Read more: Opinion: A Bundeswehr with moral courage
Populists exploit the July 20 plot
The speakers also expressed outrage at attempts by far-right populists in Germany to stage their own commemorations for the July 20, 1944 plot – though without naming the far-right Alternative for Germany (AfD) party directly.
"They claim for themselves the sole right to represent and recognize the true will of the people," Robert von Steinau-Steinrück, chairman of the July 20, 1944 remembrance foundation, said in his opening remarks on Friday.
"Their actions and their language are totalitarian," von Steinau-Steinrück added. "But the resistance was anti-totalitarian. For that reason I want to make clear once again – also in the names of the families of the relatives – that the foundation of July 20, 1944 distances itself in the strongest possible terms when right-wing populists try, as now happens every July 20, to use women and men of the resistance for their own aims. That is nothing less than abuse." The hundreds of spectators in the courtyard applauded.
Foreign Minister Maas took up the theme, condemning as "intolerable" the fact that a flag designed by German resistance fighter Josef Wirmer is now sometimes flown at rallies organized by the anti-Muslim PEGIDA movement and neo-Nazis.
"Today those who claim their 'right to resistance' loudly abuse representatives of the people as 'traitors of the people,' reject remembrance as a 'guilt cult,' and defame the free media as 'lying press'," Maas said, while US President Donald Trump's new ambassador Richard Grenell looked on among many foreign diplomats who attended the ceremony.

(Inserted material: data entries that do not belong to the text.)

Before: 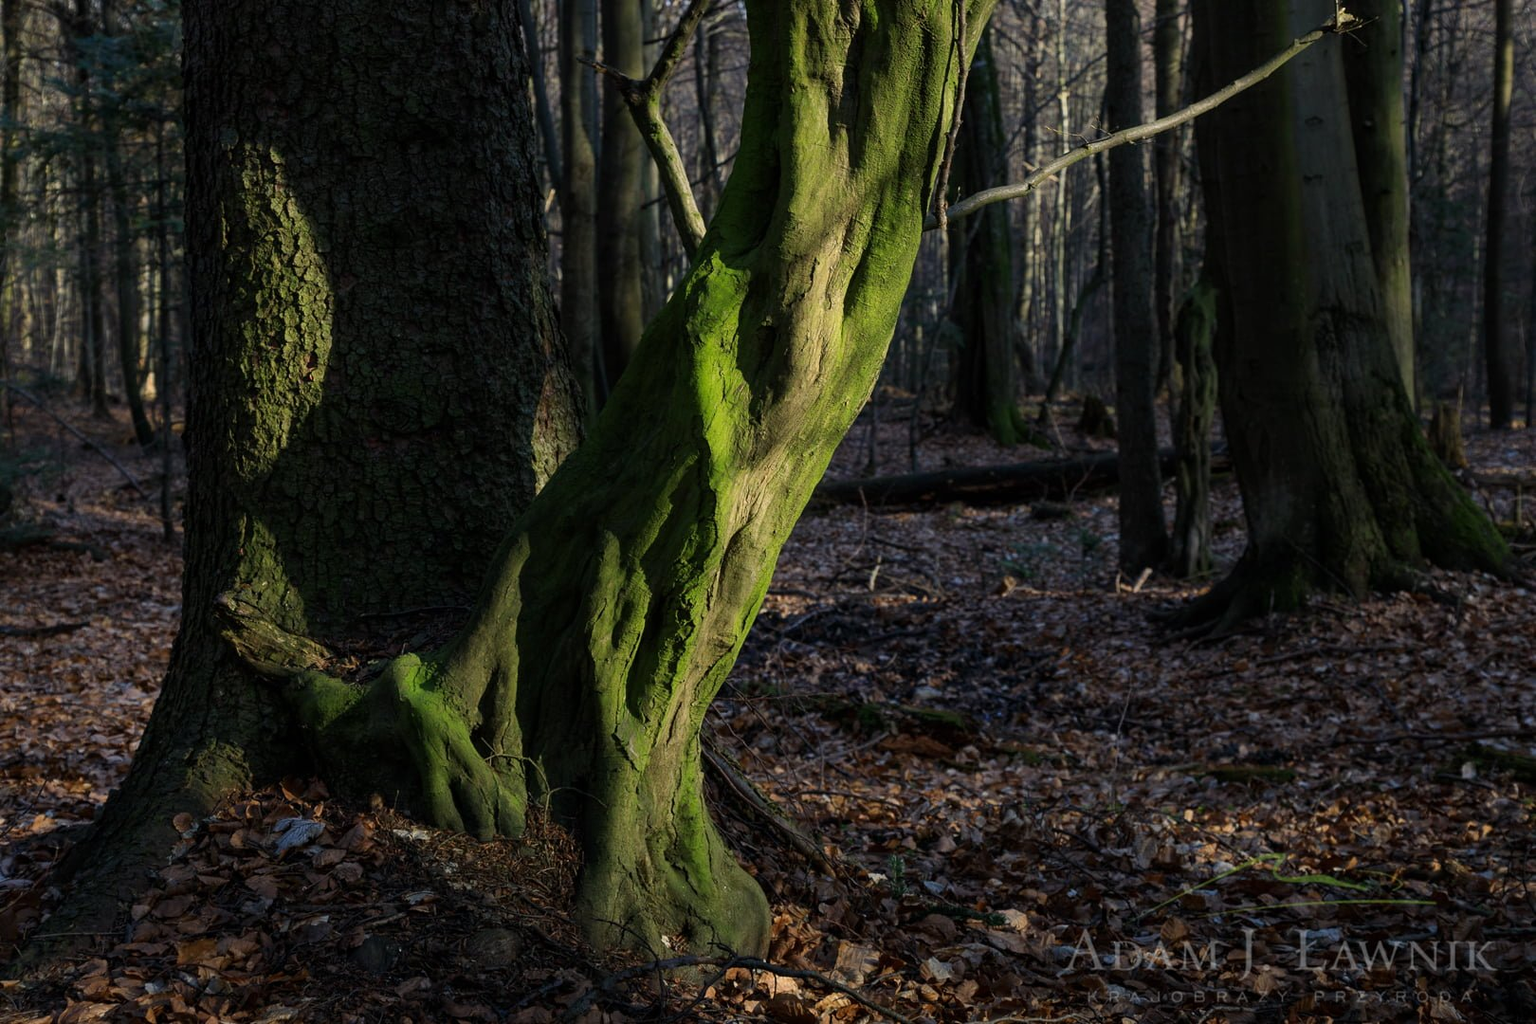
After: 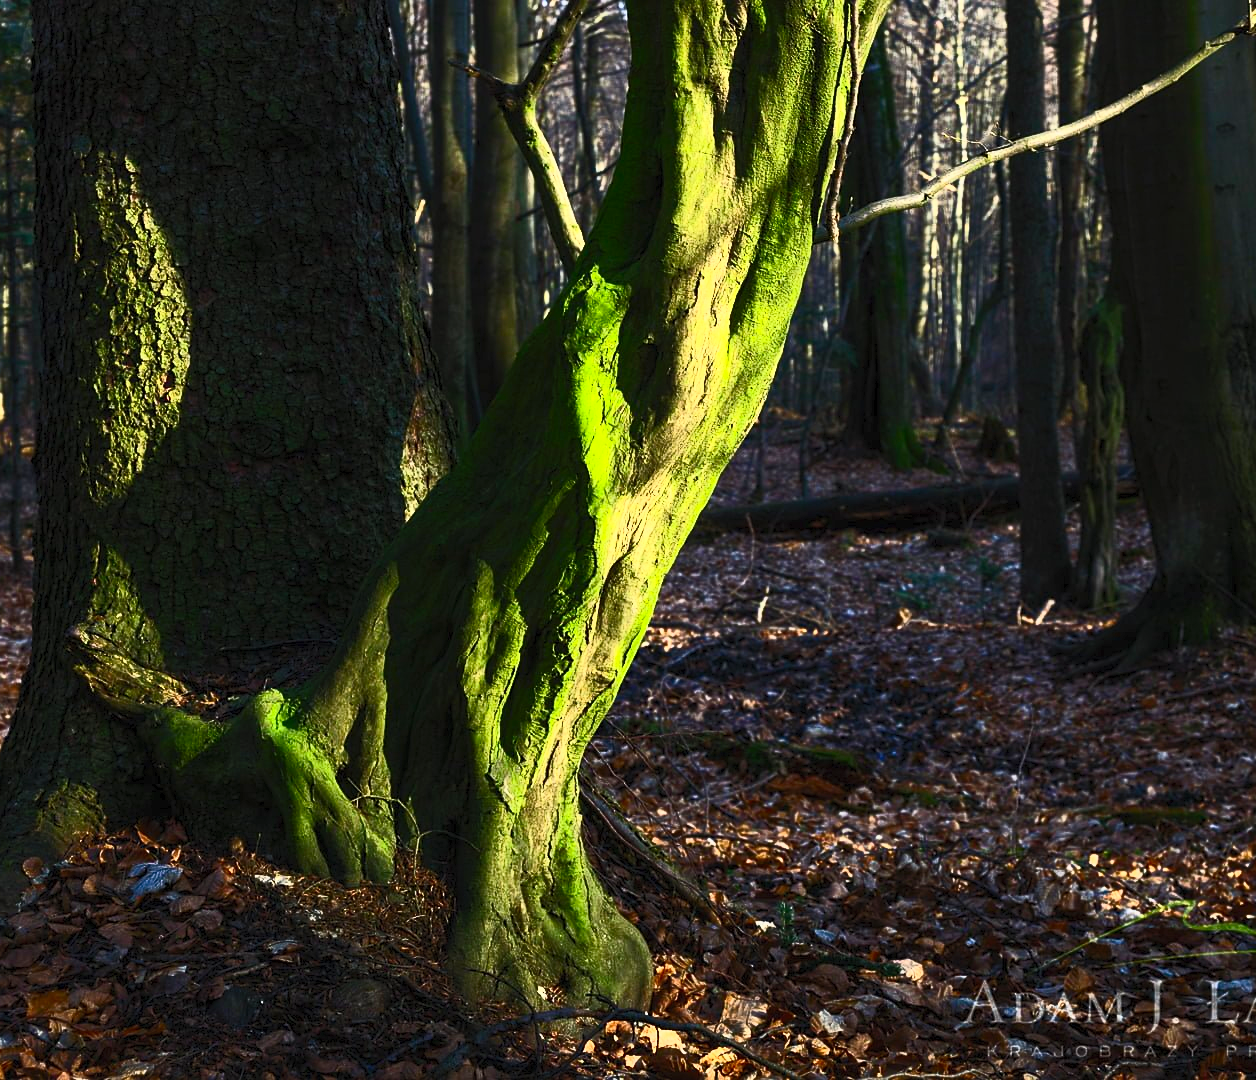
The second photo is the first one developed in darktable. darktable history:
sharpen: radius 1.299, amount 0.29, threshold 0.068
exposure: exposure 0.217 EV, compensate highlight preservation false
contrast brightness saturation: contrast 0.825, brightness 0.601, saturation 0.588
crop: left 9.904%, right 12.552%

Resistance to Nazism and European unity
Maas also called on citizens not to remain silent. "Let us intervene when discussions among our family or friends drift into blunt resentments! Let us counter the doom and gloom scenarios of the right-wing populists with arguments and facts! Let us express complex points when nationalists dangle all-too-simple solutions!"

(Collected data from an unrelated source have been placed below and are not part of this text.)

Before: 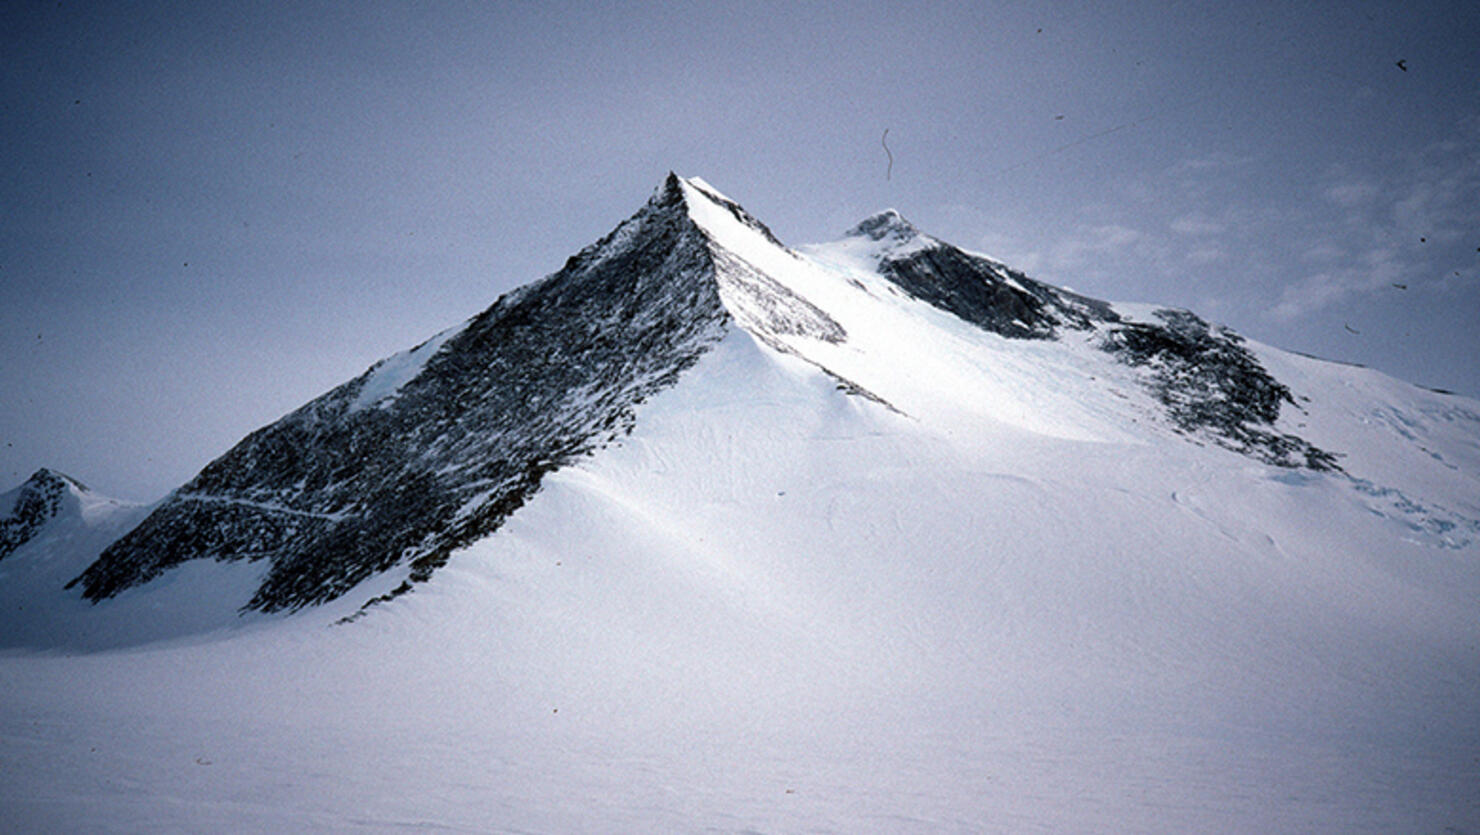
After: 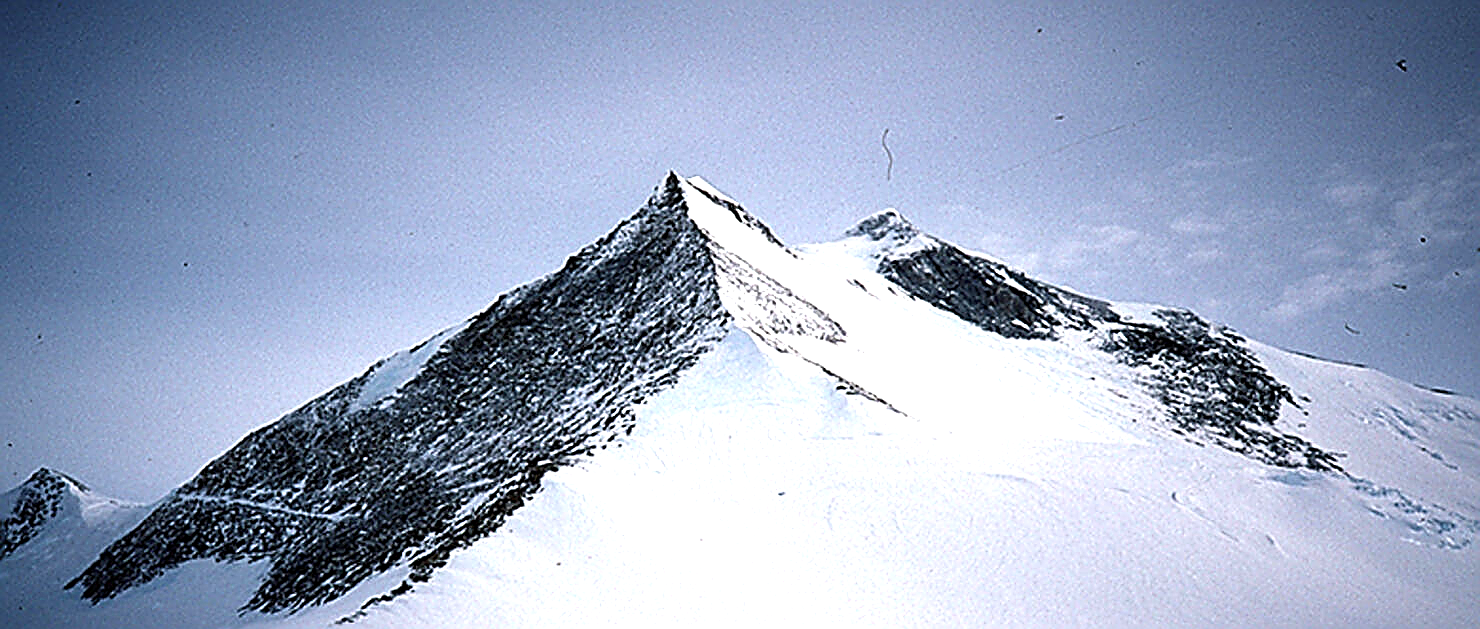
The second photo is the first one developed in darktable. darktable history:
exposure: black level correction 0, exposure 0.695 EV, compensate highlight preservation false
crop: bottom 24.58%
sharpen: amount 1.872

Maas went on to praise new initiatives to teach young people about the pan-European resistance to Nazism and fascism, and drew a connection between the resistance to the Third Reich and the dawn of European unity.
Invoking Adam von Trott zu Solz, an ally of von Stauffenberg who developed a vision for a politically united Europe before his execution by the Nazis in 1944, the minister said, "For him and his colleagues it was clear: peace in Europe could only be achieved by overcoming borders. His hopes rested on a European federation – with its own army, a customs union, a common currency, and a common supreme court."
The ceremony, attended by surviving relatives of the German resistance, as well as the head of the German Army, General Eberhard Zorn, commemorated von Stauffenberg, his co-conspirators, and other Germans who lost their lives resisting the Nazi regime, including Sophie and Hans Scholl, Ulrich von Hassel, Julius Leber, and Walter Klingenbeck. The Bendlerblock building was one of the main Wehrmacht headquarters during World War II, and now houses the German Defense Ministry.